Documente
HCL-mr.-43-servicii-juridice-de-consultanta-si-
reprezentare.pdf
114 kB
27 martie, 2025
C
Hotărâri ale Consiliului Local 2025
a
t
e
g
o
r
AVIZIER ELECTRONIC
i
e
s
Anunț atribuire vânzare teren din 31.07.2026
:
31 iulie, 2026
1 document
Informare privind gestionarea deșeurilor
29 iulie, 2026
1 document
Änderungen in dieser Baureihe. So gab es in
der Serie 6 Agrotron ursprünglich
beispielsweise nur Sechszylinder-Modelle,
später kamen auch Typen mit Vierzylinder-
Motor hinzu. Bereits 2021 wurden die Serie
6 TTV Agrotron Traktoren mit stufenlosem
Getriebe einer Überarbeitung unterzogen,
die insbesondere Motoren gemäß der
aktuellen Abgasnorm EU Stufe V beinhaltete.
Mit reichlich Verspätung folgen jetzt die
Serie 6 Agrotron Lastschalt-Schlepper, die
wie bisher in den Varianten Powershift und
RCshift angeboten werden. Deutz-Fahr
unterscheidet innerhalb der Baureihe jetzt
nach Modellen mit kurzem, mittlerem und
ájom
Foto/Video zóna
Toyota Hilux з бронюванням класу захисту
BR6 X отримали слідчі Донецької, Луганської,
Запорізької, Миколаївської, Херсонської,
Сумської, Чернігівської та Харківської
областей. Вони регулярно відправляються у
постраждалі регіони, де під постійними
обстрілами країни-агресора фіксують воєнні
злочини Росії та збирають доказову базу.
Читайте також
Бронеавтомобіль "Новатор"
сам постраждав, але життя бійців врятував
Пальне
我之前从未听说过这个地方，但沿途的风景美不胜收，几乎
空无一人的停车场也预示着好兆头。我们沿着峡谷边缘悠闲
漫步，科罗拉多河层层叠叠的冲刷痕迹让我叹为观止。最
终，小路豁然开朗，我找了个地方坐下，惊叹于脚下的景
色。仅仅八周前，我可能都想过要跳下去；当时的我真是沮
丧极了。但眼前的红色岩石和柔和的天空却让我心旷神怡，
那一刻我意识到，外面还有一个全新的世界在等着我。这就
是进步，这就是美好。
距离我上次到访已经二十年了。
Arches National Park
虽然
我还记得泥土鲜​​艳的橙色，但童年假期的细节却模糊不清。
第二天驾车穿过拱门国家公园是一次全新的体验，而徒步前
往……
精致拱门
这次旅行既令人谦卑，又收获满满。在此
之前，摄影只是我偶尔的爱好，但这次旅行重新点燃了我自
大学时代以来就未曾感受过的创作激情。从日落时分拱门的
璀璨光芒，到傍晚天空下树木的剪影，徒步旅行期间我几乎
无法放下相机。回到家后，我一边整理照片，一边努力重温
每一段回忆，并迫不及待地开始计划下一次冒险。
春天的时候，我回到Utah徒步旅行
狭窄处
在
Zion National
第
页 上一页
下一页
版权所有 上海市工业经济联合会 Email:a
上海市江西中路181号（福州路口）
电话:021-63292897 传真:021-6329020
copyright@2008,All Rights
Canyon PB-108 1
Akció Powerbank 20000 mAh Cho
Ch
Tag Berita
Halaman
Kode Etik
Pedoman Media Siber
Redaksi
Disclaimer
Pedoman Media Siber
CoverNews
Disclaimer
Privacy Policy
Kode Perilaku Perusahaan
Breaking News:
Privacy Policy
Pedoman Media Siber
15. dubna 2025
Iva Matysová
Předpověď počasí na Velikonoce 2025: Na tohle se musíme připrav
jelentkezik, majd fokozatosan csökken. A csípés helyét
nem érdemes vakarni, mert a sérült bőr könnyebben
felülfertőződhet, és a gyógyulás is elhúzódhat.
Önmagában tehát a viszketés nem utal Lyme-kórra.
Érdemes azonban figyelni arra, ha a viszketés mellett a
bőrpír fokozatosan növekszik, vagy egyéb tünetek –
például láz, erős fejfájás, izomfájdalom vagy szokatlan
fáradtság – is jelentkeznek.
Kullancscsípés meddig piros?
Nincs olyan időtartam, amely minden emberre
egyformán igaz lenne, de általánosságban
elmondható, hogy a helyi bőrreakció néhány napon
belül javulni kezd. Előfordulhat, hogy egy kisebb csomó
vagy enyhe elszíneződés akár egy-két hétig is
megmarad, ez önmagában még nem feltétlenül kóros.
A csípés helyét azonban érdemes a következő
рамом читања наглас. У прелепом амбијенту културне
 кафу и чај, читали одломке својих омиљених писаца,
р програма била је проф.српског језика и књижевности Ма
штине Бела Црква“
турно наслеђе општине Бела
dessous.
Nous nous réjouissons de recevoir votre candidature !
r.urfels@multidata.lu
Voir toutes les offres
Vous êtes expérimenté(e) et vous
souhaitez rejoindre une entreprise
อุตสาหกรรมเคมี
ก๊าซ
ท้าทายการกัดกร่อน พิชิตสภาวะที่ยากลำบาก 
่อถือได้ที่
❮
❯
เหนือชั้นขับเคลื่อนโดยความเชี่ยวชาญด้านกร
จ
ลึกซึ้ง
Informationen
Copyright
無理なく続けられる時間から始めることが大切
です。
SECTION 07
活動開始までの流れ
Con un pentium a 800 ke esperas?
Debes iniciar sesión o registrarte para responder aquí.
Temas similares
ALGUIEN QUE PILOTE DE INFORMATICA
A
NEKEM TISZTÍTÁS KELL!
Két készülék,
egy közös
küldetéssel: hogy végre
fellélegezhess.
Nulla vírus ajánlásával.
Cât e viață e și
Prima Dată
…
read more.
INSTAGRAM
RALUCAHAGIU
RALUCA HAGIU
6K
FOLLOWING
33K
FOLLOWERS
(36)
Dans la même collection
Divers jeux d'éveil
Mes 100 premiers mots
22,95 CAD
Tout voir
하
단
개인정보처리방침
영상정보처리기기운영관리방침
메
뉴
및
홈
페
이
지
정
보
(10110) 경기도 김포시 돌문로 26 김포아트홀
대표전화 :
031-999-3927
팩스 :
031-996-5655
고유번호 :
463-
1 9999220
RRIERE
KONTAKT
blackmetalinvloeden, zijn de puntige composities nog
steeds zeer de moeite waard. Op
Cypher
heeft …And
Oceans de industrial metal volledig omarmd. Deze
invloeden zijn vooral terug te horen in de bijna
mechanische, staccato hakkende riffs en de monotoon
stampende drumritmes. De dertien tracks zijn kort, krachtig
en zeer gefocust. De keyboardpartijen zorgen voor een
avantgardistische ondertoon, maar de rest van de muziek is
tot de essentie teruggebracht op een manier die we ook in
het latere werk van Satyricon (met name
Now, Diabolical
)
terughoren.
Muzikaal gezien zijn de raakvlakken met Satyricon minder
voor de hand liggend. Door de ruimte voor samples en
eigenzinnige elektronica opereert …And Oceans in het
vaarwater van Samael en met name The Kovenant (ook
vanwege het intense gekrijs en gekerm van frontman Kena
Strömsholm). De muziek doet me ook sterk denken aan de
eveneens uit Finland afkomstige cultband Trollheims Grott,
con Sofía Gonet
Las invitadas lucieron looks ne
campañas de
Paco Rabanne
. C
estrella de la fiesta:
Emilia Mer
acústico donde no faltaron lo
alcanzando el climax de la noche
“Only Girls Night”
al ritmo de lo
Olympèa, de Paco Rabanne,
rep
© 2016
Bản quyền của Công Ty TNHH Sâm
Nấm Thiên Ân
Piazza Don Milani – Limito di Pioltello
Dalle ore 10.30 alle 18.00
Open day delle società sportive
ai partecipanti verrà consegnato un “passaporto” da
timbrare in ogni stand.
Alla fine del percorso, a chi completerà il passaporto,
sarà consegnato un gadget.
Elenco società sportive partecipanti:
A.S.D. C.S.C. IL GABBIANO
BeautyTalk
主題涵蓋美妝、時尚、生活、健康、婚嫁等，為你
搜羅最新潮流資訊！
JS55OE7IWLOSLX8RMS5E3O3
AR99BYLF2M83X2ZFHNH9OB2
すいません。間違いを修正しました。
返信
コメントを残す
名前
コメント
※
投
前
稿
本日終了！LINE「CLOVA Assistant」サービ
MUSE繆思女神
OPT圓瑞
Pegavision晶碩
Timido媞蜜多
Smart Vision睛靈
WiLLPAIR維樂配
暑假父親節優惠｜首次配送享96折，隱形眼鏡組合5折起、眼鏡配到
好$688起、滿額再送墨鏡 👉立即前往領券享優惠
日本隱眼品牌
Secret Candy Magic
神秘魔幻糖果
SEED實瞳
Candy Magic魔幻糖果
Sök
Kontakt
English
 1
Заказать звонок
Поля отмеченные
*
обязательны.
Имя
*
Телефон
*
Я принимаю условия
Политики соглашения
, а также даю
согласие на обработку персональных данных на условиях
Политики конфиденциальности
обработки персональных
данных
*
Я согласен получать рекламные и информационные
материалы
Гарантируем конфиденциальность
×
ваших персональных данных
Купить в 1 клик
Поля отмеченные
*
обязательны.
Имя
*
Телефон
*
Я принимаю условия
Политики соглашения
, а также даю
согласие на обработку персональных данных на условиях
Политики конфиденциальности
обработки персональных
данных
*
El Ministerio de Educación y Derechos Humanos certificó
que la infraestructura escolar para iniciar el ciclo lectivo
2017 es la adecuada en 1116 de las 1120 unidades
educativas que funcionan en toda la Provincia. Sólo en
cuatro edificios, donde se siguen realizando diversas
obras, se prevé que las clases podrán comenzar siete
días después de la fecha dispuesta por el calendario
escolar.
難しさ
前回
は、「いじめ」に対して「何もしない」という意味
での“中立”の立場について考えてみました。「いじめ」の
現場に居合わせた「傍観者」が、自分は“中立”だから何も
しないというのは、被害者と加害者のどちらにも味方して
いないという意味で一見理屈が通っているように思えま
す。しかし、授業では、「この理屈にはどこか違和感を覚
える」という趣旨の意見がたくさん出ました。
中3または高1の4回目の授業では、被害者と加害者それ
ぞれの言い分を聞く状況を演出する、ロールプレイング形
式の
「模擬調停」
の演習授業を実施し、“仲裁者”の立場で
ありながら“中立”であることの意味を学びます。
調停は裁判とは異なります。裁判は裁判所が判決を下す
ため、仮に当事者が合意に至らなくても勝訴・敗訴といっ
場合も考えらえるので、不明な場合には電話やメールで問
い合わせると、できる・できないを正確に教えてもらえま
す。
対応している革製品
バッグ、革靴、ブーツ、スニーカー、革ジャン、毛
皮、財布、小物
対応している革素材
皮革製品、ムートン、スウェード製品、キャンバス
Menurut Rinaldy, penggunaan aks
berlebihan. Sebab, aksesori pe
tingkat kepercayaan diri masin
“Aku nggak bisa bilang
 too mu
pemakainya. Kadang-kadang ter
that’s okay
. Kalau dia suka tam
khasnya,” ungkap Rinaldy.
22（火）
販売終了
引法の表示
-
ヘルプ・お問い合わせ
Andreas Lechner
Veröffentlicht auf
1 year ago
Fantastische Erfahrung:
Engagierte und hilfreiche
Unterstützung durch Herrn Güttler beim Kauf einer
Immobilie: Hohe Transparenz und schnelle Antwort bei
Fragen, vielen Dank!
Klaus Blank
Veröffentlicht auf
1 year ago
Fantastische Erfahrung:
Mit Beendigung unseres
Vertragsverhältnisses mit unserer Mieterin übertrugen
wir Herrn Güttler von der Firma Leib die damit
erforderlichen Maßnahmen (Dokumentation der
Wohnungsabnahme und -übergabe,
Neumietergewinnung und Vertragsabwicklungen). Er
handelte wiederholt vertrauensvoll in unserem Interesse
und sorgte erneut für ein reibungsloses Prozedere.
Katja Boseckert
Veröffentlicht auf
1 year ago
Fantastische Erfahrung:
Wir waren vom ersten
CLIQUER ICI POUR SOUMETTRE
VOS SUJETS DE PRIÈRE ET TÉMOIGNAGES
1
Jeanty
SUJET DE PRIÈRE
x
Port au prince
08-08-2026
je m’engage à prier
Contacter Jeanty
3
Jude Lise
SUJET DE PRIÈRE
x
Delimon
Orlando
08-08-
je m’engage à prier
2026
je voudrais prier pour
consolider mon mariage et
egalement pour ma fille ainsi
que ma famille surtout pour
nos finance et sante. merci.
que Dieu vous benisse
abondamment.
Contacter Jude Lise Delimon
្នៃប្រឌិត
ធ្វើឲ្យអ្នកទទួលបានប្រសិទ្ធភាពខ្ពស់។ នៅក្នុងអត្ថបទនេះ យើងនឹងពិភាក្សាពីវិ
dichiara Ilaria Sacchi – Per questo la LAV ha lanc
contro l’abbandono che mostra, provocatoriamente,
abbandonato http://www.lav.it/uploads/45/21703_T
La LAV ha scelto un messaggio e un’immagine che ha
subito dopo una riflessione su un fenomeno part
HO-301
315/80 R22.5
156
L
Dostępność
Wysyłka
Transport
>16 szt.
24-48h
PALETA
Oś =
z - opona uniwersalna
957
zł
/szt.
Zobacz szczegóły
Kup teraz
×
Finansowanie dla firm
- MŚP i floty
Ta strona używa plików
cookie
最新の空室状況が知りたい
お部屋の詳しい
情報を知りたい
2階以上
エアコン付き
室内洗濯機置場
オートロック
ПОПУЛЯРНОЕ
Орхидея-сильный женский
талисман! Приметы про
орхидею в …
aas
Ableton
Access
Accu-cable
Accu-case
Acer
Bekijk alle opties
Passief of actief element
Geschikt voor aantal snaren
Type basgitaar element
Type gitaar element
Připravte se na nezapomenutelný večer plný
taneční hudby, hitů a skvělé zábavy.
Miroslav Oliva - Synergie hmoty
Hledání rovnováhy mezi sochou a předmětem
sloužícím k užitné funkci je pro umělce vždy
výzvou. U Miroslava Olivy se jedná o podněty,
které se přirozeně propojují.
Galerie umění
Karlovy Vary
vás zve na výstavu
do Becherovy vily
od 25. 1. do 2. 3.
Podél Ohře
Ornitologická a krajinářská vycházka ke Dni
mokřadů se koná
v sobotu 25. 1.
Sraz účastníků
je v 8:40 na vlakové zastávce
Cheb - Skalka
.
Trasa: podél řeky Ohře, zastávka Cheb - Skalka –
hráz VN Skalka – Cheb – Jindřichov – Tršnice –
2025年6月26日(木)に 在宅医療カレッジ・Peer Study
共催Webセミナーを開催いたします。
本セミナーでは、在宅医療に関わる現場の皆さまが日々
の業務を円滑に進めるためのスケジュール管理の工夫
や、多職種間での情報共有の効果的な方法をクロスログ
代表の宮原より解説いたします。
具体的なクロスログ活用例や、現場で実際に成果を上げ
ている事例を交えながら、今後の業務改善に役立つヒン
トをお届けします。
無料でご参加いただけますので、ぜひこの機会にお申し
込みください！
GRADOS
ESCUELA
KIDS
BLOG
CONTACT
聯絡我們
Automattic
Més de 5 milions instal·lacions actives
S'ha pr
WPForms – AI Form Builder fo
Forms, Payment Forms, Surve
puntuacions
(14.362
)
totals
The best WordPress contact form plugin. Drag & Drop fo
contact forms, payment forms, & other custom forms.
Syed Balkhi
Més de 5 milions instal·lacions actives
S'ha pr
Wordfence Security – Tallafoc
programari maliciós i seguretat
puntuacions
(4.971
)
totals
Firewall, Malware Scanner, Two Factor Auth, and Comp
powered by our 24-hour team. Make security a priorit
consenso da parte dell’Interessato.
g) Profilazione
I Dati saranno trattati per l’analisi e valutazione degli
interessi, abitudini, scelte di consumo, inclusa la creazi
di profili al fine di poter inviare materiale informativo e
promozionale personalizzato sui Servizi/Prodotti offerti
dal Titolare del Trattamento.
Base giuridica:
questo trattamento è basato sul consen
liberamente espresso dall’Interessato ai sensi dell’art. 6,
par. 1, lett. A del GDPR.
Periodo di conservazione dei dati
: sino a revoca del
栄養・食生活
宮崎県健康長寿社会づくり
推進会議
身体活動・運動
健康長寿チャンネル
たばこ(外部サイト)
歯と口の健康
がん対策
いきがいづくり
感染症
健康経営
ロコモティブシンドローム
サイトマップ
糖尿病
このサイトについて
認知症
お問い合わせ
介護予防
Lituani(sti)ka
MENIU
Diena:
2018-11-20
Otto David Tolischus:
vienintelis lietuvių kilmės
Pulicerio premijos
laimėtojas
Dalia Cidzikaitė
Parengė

- - -

_REQUEST_
Copy every line that contains "alle" from the listing above.

_FINAL ANSWER_
Dalle ore 10.30 alle 18.00
Bekijk alle opties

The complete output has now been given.